The Wild, Wild East (Introducing the American History Edition)

A new edition of The Intellectual Devotional, this time with a focus on American History, is now available in stores. (Click here to order your copy.) As well as continuing to expand on posts from the General Edition, “The Devoted Intellect” blog will introduce and expand on material from the American History devotional.

As the past recedes into the Past, kings and battles begin to blur. So many treaties, alliances, and ententes lose their peculiar shape and contour in the bowels of the memory hole. Most Americans—really anyone who has been paying attention to American mythology in the last hundred years—are familiar with the great saga of the Cowboys and the Indians. More recently, they have may learned of the sad plight of western Native Americans—those one-time villains—in incidents like the Trail of Tears or Wounded Knee. However, going back to the earliest Colonial times, only the stories of Pochahontas and Squanto at the first Thanksgiving are widely known: the saga of the Puritans and the Indians has very little historical resonance.

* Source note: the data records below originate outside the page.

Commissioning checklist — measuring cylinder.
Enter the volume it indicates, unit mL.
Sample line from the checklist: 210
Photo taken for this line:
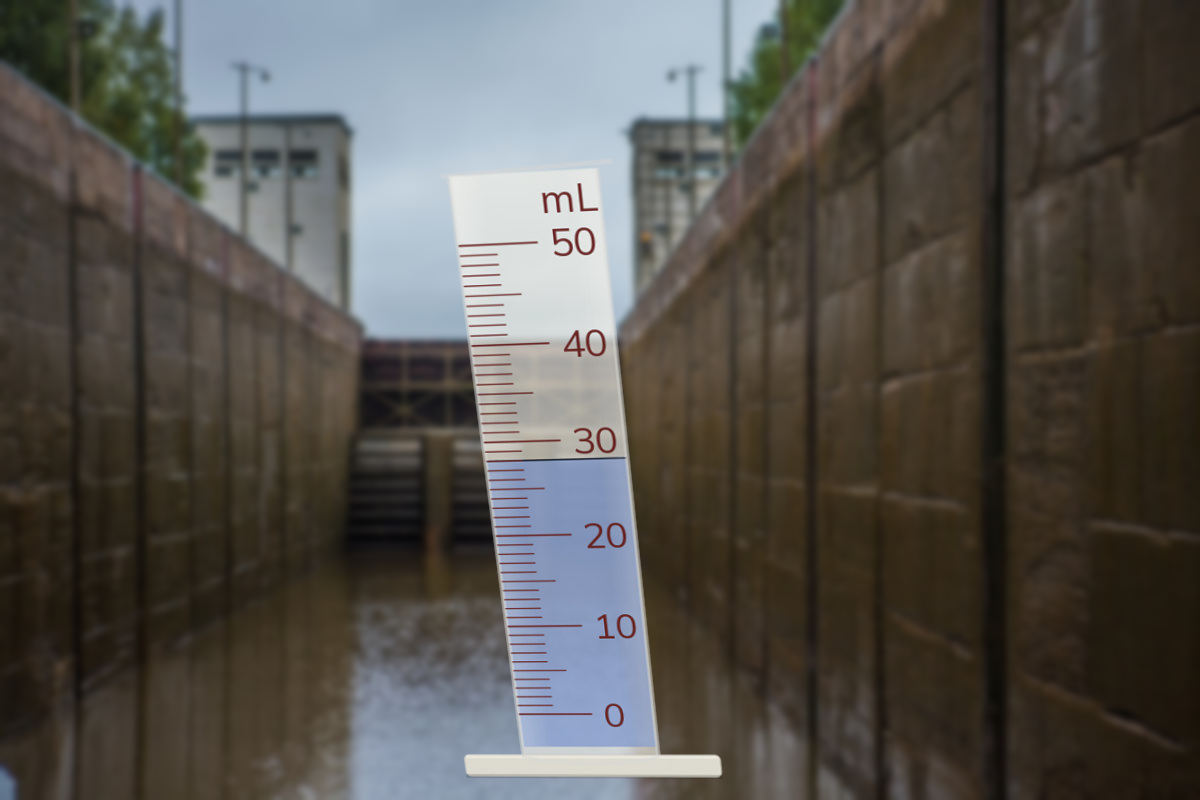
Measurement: 28
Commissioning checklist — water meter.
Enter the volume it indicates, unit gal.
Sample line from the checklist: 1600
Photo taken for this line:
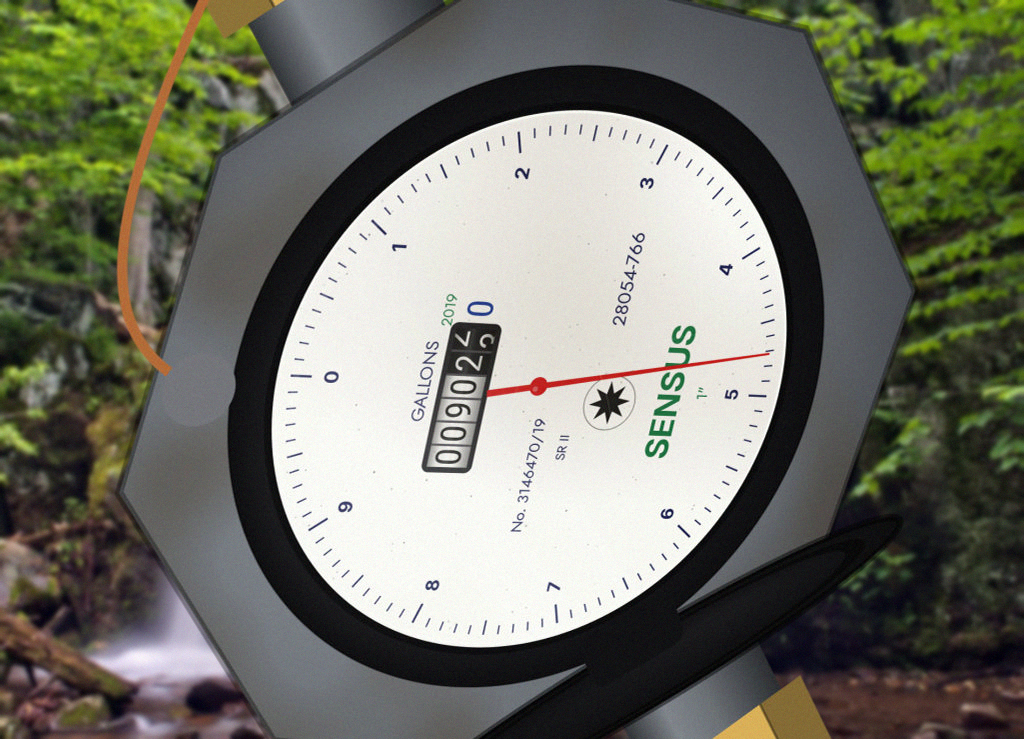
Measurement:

The region of the United States now called New England was extensively inhabited and cultivated by a range of indigenous tribes with whom the earliest English settlers coexisted, often uneasily. Massasoit, the chieftain of the Wampanoag, who lived in today’s southwestern Massachusetts and Rhode Island, maintained an alliance with the Massachusetts Bay Colony, particularly after his people were decimated by outbreaks of smallpox. This brought the twin benefits of European tools and military superiority over their traditional rivals, such as the Narragansett. However, as client states throughout history have come to learn, patronage is a double-edged sword. In return for their goods, the colonists demanded concessions of land and, less explicitly, pulpit-space from which to evangelize the Indians.

In the 1670s, the situation came to a head. Massasoit’s second son, known variously as Metacom, Metacomet, Pometacom, and Philip (the latter to the English) ascended to the chieftaincy of the Wampanoag upon the death of his brother, Wamsutta (or “Alexander” after the European fashion). His increasing distrust of the burgeoning Puritan population and the territorial squeeze it placed upon his people, not to mention the religious inroads that colonists were making into Indian cultural life with institutions like “praying towns”, led Metacom to plan raids on outlying colonial settlements. However, he was betrayed by one of his closest advisors, John Sassamon, a Christian convert and early Harvard graduate, who was promptly killed upon the discovery of his treason.

The Bay Colony tried and hung three Wampanoag for the alleged murder of Sassamon; an Indian reprisal on the settlement of Swansea soon followed. Within a month, the conflict evolved into a general war, contested on the one hand by the Wampanoag, Narragansett, Podunk, and Nipmuck tribes and a newly forceful New England Confederation and several Puritan-friendly Indian tribes on the other. Metacom’s forces took the early victories; both Providence, Rhode Island and Springfield, Massachusetts were burned. However, the colonists’ superior supply lines and Metacom’s failure to win over potential strategic allies like the Mohegans and the Mohawks guaranteed that he was hemmed in on all sides. Following his death (shot by a bounty hunter, later drawn, quartered, and beheaded), the war was effectively over.

The English colonies quickly recovered—they were experiencing an astounding growth rate during which the population doubled every twenty-five years at the time in question—but the Algonquian tribes who had opposed them fared differently. They were never able to reestablish their holds on territories in eastern New England; many were sold in bondage to the Caribbean or fled to live with more westerly tribes.